Re: Tim's question about why we didn't ask about prior disaster giving in a general sense, we actually discussed doing this internally but worried that our resondents would struggle to accurately recall their behavior that far in the past. We did feel comfortable asking if they had ever donated by text before since that seemed "unique" enough for people to remember with some clarity, but otherwise we tried to orient them around things that had happened in the preceding year or so. Obviously that decision came with some tradeoffs, but that was our thought process anyway.
With that said, I think we can make some educated assertions on whether or not these folks are "new" givers as well as the extent to which text giving depresses overall donations. Obviously we can't tell with certainty what these individuals would have done in the absence of the text campaign, but when you compare their overall giving habits to data we've collected on charitable giving within the broader population they look totally typical in their behaviors. At the same time, mobile givers in general have a different demographic profile compared with other donors. If you put those two things together, what it says to me is that mobile giving is capturing *both* existing givers who use this new channel to supplement their ongoing contributions, *as well as* new (younger, more diverse) givers who are perhaps not as engaged with more traditional types of philanthropy and for whom this is their first (or only) way of donating. And clearly these donors have a different (less intense, more ephemeral) relationship with the organizations they give to in this way compared with their other groups and causes.

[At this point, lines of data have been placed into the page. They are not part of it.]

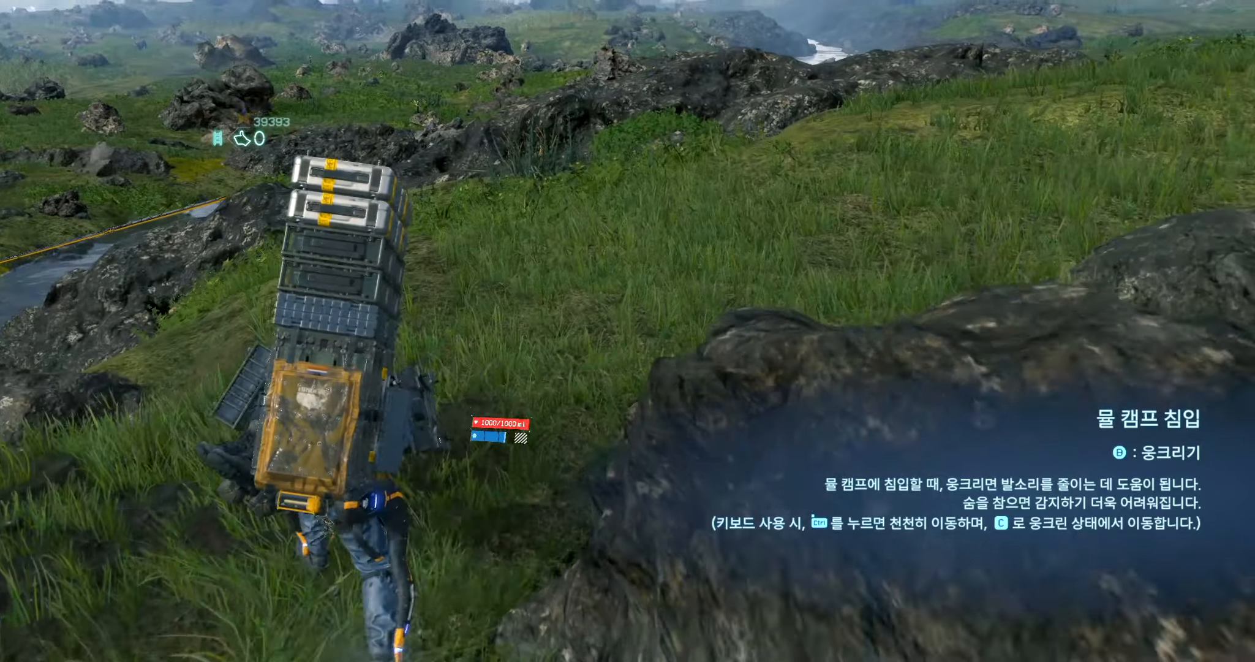
{"dt_ms": 500, "buttons": ["L2", "R2"], "left_stick": "up", "events": []}
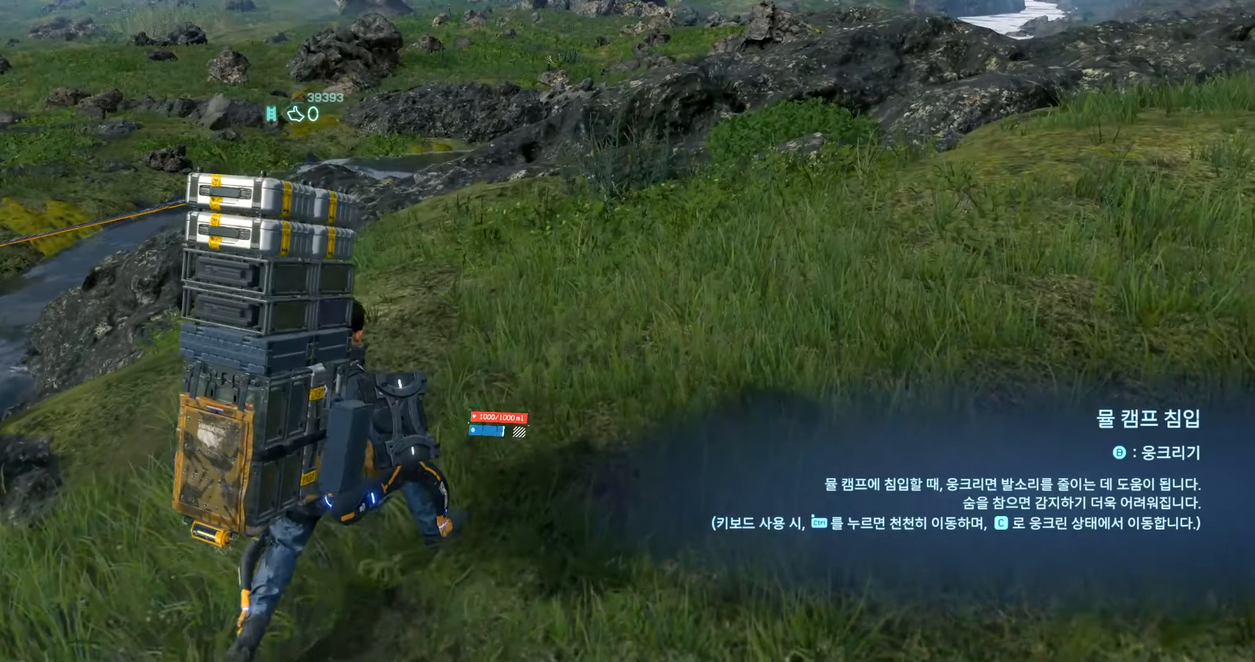
{"dt_ms": 500, "buttons": ["L2", "R2"], "left_stick": "up", "events": []}
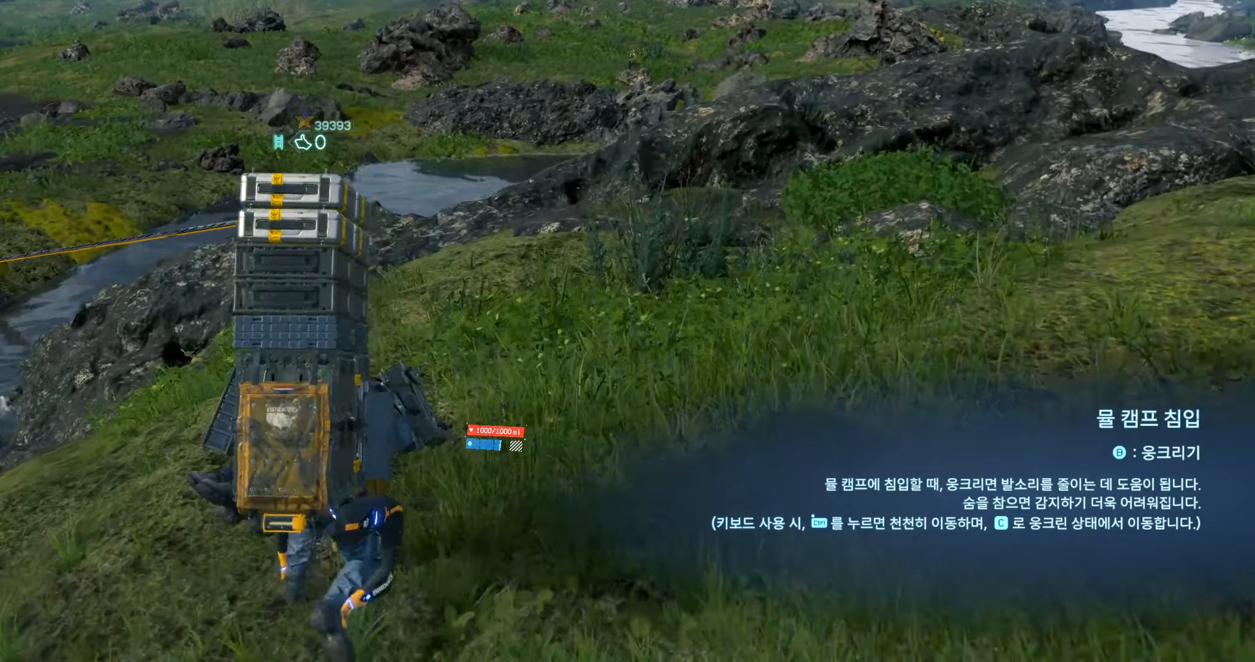
{"dt_ms": 500, "buttons": ["L2", "R2"], "left_stick": "up", "events": []}
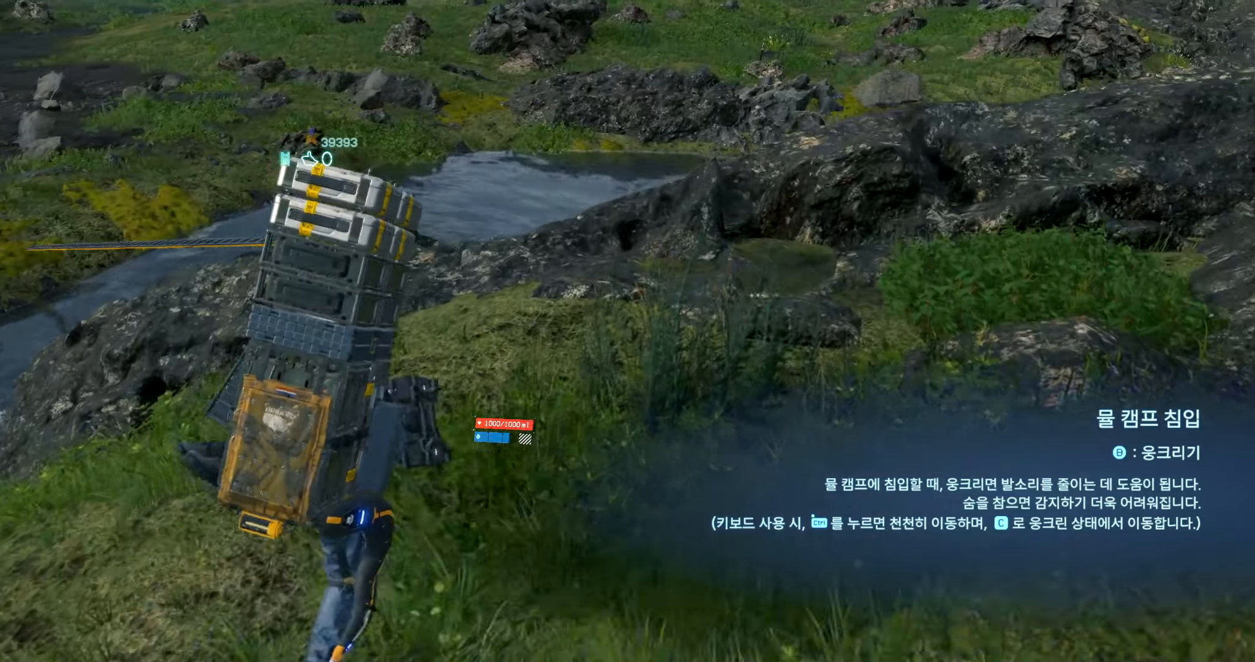
{"dt_ms": 500, "buttons": ["L2", "R2"], "left_stick": "up", "events": []}
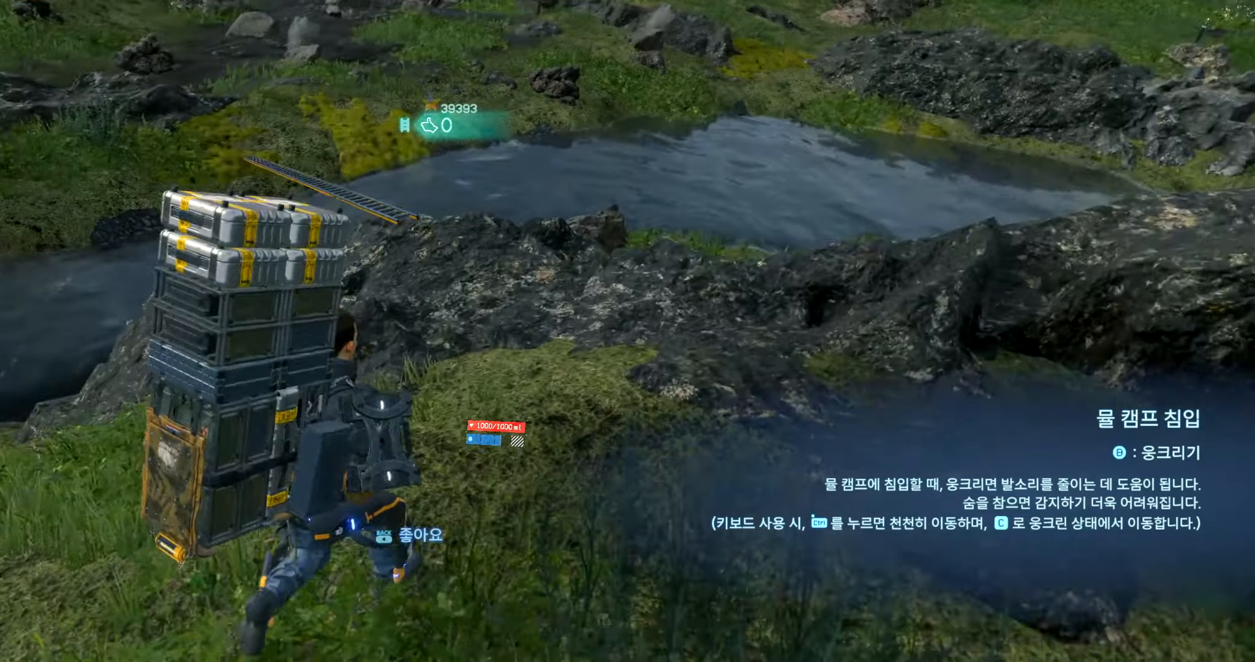
{"dt_ms": 500, "buttons": ["L2", "R2"], "left_stick": "up", "events": []}
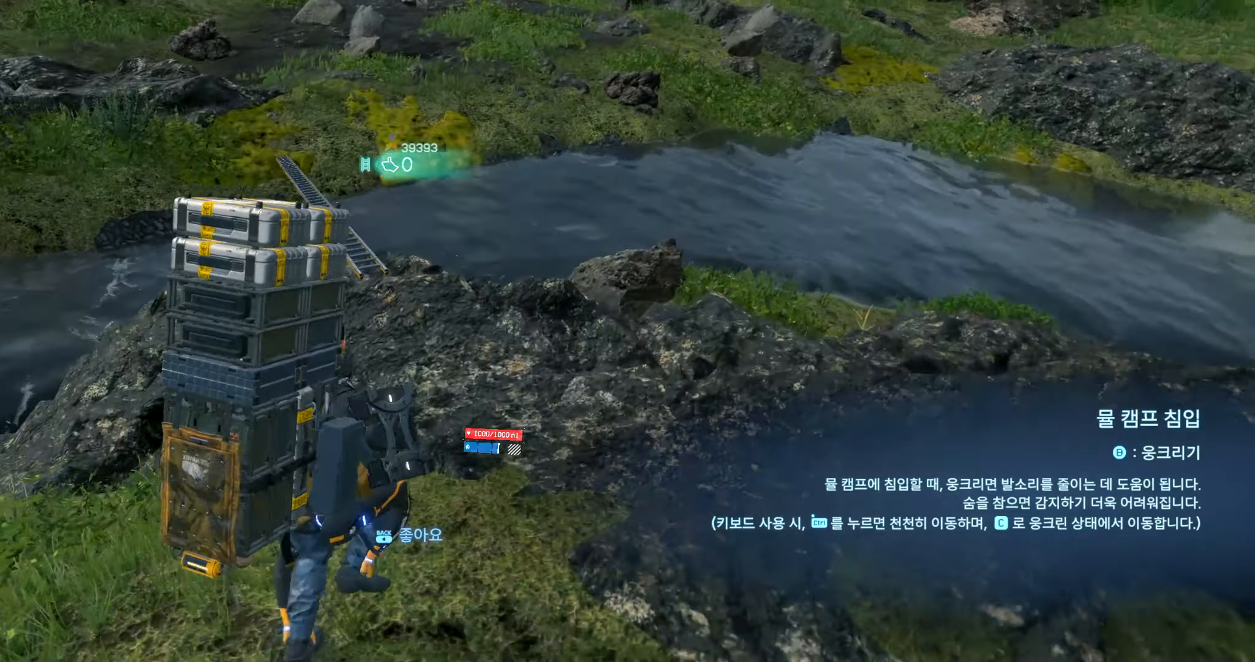
{"dt_ms": 500, "buttons": ["L2", "R2"], "left_stick": "up", "events": []}
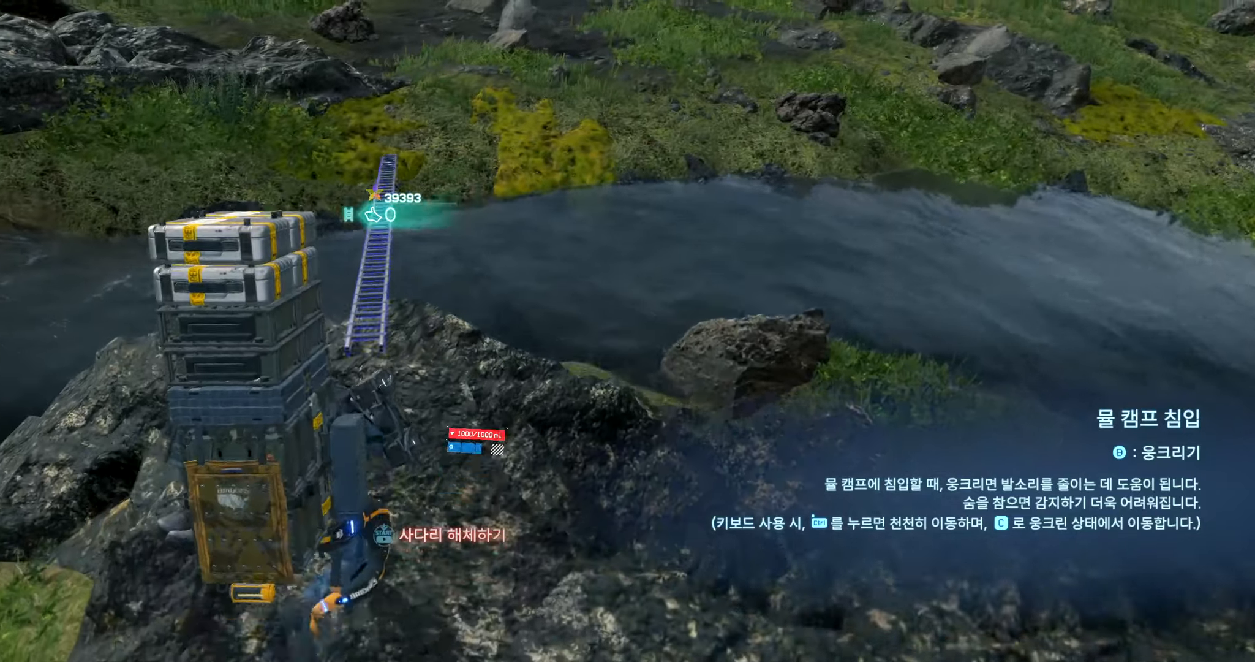
{"dt_ms": 500, "buttons": ["L2", "R2"], "left_stick": "center", "events": [[333, "left_stick", "center"]]}
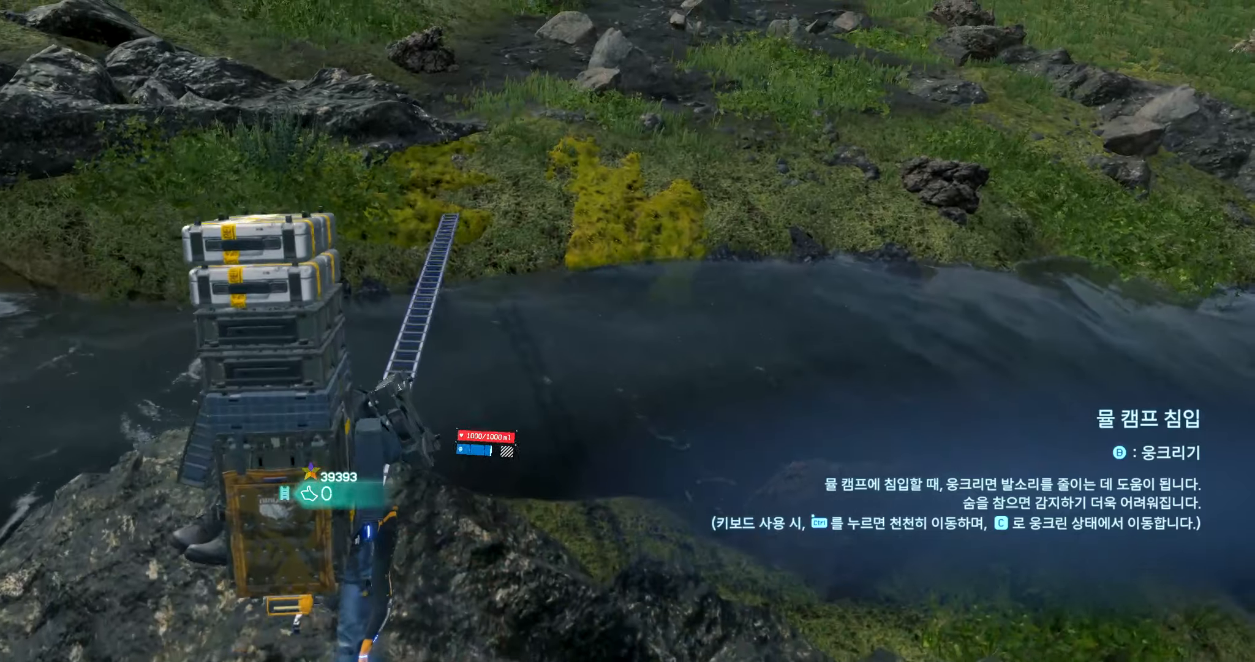
{"dt_ms": 500, "buttons": ["L2", "R2"], "left_stick": "up", "events": [[500, "left_stick", "up"]]}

And btw, here's one more data point that we didn't highlight in the report but is fascinating nonetheless--around half the people we reached in the course of conducting this survey screened out because they were under 18. We could only interview adults for this project so we aren't sure if those people actually donated as teenagers or if they had been reassigned their phone number from an adult who did donate, but it's certainly an interesting angle for future inquiry.
--Aaron Smith
Aaron
Thanks for writing in about the thought process that went into survey design. Interesting truth about age of texters also. I I think there is more discussion of all this over on #SSIR blog
Lucy
Lucy,
I had the same question in mind about potentials of combining data with peer reviews/recommendaitons when I read this (old) article in NPQuarterly this morning:
http://bit.ly/zMccwy
thanks for the resource, Victoria - it was new to me. So here's the opportunity =
Real time, A/B testing of giving and its motivators - built into resources such as GuideStar, GlobalGiving, text campaigns. These will become critical to improving and understanding donor motivation and behaviors.